Eine bequeme Rampe in entwicklungsorientierte Bildungspraxis
Weit weg von Planlisten Unterricht als differenzierende Lernlandschaften verstehen – so habe ich das Zweistrankonzept von Berger & Pfiffner (2018, S. 39ff.) sofort begriffen. Die Auseinandersetzung während des geforderten Lernnachweises hat meinen Eindruck dann gar noch bestärkt und mein Tun in eine andere Richtung katalysiert: Das Zweistrangkonzept einer differenzierten Lernumgebung bietet einen idealen Einstieg für Lehrpersonen, (Berufsschul-)Unterricht entwicklungsorientiert zu gestalten. Dabei unterstützt die Strukturierung, selber einen einfachen pädagogischen Rahmen zu finden, in dem viel Gestaltungsfreiheit für individuelles Lernen möglich wird. Da hatte ich mich plötzlich an Arns Ausspruch erinnert:
«Revolutionär! Nicht die ausgefeilte tabellarische Unterrichtsplanung […] macht es aus. Entscheidend ist, dass diese Fachkräfte erstens dafür offen, ja daran interessiert sind, mitten im Lehren wahrzunehmen, was bei den Lernenden passiert. Diese Lehrenden sind zweitens fähig, aus dem Stand heraus auf das zu reagieren, was bei den Lernenden passiert.[…] Das ist Didaktik, die aus echter Interaktion entsteht. Logisch. Eigentlich banal. Zugleich radikal. Wenn’s klappt genial.» (Arn, 2020, S. 9)
Wenns klappt, genial!
Mit dem auf weissem Putz flimmernden Zweitrangkonzept – so meine erste Intuition – würde das, was Arn da schreibt, einfach so, gar in den heilgen Hallen der Pädagogischen Hochschule salonfähig, ja gar durch sie selbst initiiert! Vorbei das deviante Tun! Eine Lernlandschaft gestalten, die differenziert, die Individualität fordert und fördert und zugleich mit Zug auf Ziele hin arbeitet. Und: Ein Konzept, das es ermöglichen würde, ausgehend vom aktuellen state of the art eine entwicklungsorientierte Bildungspraxis fast beiläufig zu etablieren – ohne grosses «Tamtam». Eher «by the way».

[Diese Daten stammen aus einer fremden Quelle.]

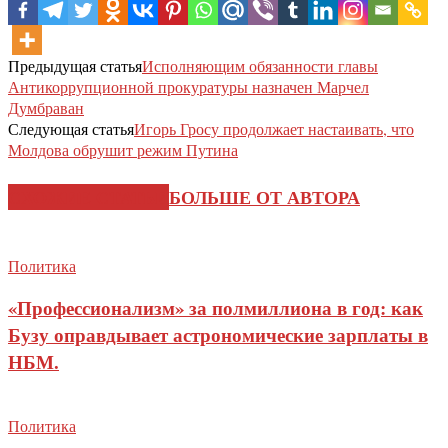
Предыдущая статья
Исполняющим обязанности главы
Антикоррупционной прокуратуры назначен Марчел
Думбраван
Следующая статья
Игорь Гросу продолжает настаивать, что
Молдова обрушит режим Путина
СХОЖИЕ СТАТЬИ
БОЛЬШЕ ОТ АВТОРА
Политика
«Профессионализм» за полмиллиона в год: как
Бузу оправдывает астрономические зарплаты в
НБМ.
Политика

Die Idee auf den Punkt gebracht: das Konzept von Berger & Pfiffner (2018) orientiert sich an zwei Strängen: Erarbeitungsstrang und Umsetzungsstrang, und ist in drei Phasen gegliedert. Ich habe das folgendermassen adaptiert:
Phase 1: Der Auftakt!
Hier wird die Lernumgebung inszeniert, die Lernarchitektur vorgestellt und hier nehmen die Lernenden ihre Selbstdiagnose vor: Was wissen Sie schon zum Thema? Welche Bezüge zu anderen Wissensgebieten, anderem Unterricht und vor allem der Praxis können sie herstellen? Was wirft Fragen auf oder ist komplett unbekannt? Ausgehend von einem Fragenkatalog erstellen die Lernenden eine schriftliche Stellungnahme zum lernzielspezifischen Lernstand und besprechen mit mir die folgende Lernarbeit. Wie komme ich schrittweise weiter in Richtung Ziel und/oder darüberhinaus?
Phase 2: An die Arbeit!
Wissen wird in Einzelarbeit oder im Tandem erarbeitet, im verlässlichen Wissensspeicher liegt das passende Material für die Erreichung der Ziele (< K3) bereit, Recherche in der Bibliothek eröffnet Perspektiven und die Lernberatung hilft auf die Sprünge. Die Lernziele strukturieren. Schnelle Lernende wechseln schnell in den Umsetzungsstrang, langsamere Lernende nehmen sich Zeit und erhalten sie auch.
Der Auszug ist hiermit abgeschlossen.